October 25, 2022
CONTACT: Trevor Beemon
Interactive exhibits at the William Root House in downtown Marietta subject of American Alliance of Museums feature.
MARIETTA, GA, September 22, 2022 - The William Root House Museum & Garden has been recognized by the American Alliance of Museums' Center for the Future of Museums. The Center for the Future of Museums (CFM) monitors cultural, technological, political and economic trends in the museum field. The CFM recently became aware of the new interactive touchscreen experience at the William Root House and asked Cobb Landmarks Executive Director Trevor Beemon to share about the project on the American Alliance of Museums blog.
The 1840s William Root House, one of the oldest homes in the Atlanta area, was originally the home of early Cobb County settlers Hannah and William Root. Threatened by demolition in the 1980s, the home was moved in 1990 by Cobb Landmarks and renovated for use as a house museum depicting middle class life in Antebellum Georgia.

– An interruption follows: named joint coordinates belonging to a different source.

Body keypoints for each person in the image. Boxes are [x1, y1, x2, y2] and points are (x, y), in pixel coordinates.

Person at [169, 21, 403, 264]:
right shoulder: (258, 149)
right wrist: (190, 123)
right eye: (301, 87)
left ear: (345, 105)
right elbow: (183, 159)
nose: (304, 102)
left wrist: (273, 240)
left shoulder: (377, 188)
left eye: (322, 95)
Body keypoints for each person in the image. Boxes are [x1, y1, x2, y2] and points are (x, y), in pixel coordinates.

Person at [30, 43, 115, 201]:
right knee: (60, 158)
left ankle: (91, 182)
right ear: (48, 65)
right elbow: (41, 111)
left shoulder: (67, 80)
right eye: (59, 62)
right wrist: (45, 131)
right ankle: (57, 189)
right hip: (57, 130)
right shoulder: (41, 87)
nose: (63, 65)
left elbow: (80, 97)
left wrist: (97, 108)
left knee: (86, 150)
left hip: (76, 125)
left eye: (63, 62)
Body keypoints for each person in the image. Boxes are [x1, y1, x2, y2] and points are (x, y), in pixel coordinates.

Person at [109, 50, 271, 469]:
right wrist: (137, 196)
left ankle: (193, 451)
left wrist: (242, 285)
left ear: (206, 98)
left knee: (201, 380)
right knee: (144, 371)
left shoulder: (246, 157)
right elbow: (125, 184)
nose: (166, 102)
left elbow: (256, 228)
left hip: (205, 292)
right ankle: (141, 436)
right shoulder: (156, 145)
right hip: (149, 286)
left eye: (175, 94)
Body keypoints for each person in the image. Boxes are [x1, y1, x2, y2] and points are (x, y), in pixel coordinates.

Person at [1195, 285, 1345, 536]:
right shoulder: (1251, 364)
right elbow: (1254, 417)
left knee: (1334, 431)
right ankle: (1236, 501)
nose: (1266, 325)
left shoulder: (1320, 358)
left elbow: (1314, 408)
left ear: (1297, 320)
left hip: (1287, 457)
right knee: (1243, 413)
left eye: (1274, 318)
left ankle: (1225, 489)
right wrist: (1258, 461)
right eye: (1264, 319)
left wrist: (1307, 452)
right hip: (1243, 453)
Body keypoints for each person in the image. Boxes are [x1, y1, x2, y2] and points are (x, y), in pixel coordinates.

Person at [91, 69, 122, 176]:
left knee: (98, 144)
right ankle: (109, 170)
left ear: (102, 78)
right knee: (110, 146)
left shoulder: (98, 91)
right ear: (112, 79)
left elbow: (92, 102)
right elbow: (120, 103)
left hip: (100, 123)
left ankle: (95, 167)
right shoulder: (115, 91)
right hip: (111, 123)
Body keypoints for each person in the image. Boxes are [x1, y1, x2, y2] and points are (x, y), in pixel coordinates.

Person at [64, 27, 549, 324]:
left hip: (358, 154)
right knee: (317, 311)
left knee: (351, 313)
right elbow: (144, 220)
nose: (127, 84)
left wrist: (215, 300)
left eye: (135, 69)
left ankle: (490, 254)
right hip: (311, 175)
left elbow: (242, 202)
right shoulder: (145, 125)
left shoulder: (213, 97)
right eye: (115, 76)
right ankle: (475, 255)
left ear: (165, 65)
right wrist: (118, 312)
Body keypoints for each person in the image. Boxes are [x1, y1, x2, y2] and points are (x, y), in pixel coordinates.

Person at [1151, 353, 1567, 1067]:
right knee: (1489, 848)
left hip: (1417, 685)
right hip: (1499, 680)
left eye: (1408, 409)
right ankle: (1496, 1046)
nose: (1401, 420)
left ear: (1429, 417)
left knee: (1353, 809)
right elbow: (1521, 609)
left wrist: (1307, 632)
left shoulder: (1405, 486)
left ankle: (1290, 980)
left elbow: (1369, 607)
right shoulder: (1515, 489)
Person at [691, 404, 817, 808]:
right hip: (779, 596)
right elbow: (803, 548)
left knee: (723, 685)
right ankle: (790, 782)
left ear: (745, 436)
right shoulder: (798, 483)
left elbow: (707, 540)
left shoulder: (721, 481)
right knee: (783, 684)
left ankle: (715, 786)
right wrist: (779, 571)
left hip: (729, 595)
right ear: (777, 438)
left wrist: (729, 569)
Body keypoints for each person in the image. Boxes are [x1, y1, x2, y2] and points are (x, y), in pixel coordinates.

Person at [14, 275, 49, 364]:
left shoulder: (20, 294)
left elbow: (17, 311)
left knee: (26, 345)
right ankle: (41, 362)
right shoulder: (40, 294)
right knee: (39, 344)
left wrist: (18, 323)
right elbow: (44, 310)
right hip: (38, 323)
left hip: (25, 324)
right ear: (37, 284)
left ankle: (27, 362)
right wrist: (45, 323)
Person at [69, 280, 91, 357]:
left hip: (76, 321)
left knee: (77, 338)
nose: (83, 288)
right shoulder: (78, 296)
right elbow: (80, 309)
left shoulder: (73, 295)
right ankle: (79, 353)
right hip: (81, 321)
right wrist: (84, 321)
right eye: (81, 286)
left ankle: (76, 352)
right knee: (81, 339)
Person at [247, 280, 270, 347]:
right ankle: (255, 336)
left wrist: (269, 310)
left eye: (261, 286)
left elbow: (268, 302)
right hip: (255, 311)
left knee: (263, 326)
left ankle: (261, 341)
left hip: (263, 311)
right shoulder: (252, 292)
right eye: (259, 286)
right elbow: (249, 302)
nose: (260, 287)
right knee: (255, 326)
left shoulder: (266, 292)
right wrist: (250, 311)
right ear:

A half-million-dollar renovation of the museum in 2019 included remodeling and expanding the exhibits at the Root House. Interactive touchscreen displays were installed in each room of the house and surrounding outbuildings. The touchscreens give visitors the opportunity to examine family photos and documents, and to watch educational videos produced for the Root House. The Root House is the first house museum in the United States to offer a fully self-guided touchscreen tour. In 2021 the Georgia Association of Museums recognized the Root House for excellence in exhibition theory, planning, and implementation. The recognition specifically commends the use of touchscreen technology and also recognized the interpretation of the slave experience on the property.
In addition to being featured on the CFM blog, the William Root House will also be included in the CFM 2023 Annual Trends Report. “This recognition validates the important work Cobb Landmarks is doing at the Root House,” said Trevor Beemon. “It also reassures us that the use of technology in a historic house setting can be a successful way to provide information to contemporary visitors who have come to expect this type of presentation in a museum.”
ABOUT COBB LANDMARKS: Since its founding in 1974, Cobb Landmarks & Historical Society has succeeded in preserving and protecting some of Cobb’s most historically relevant buildings. Each year, Cobb Landmarks provides engaging programs and activities that reach thousands of preservationists, tourists, educators, and students. Many of these programs are centered on the organization's two historic properties, the William Root House and Power Family Cabin.
ABOUT THE WILLIAM ROOT HOUSE: One of the oldest homes remaining in the Atlanta area, the Root House is more typical of its time and place than the columned mansions popularized by Gone With the Wind. Though the home and grounds have been meticulously restored to their 1860 appearance, award-winning interactive touchscreen displays have been added throughout the property. The Root House is owned and operated by Cobb Landmarks & Historical Society, Inc.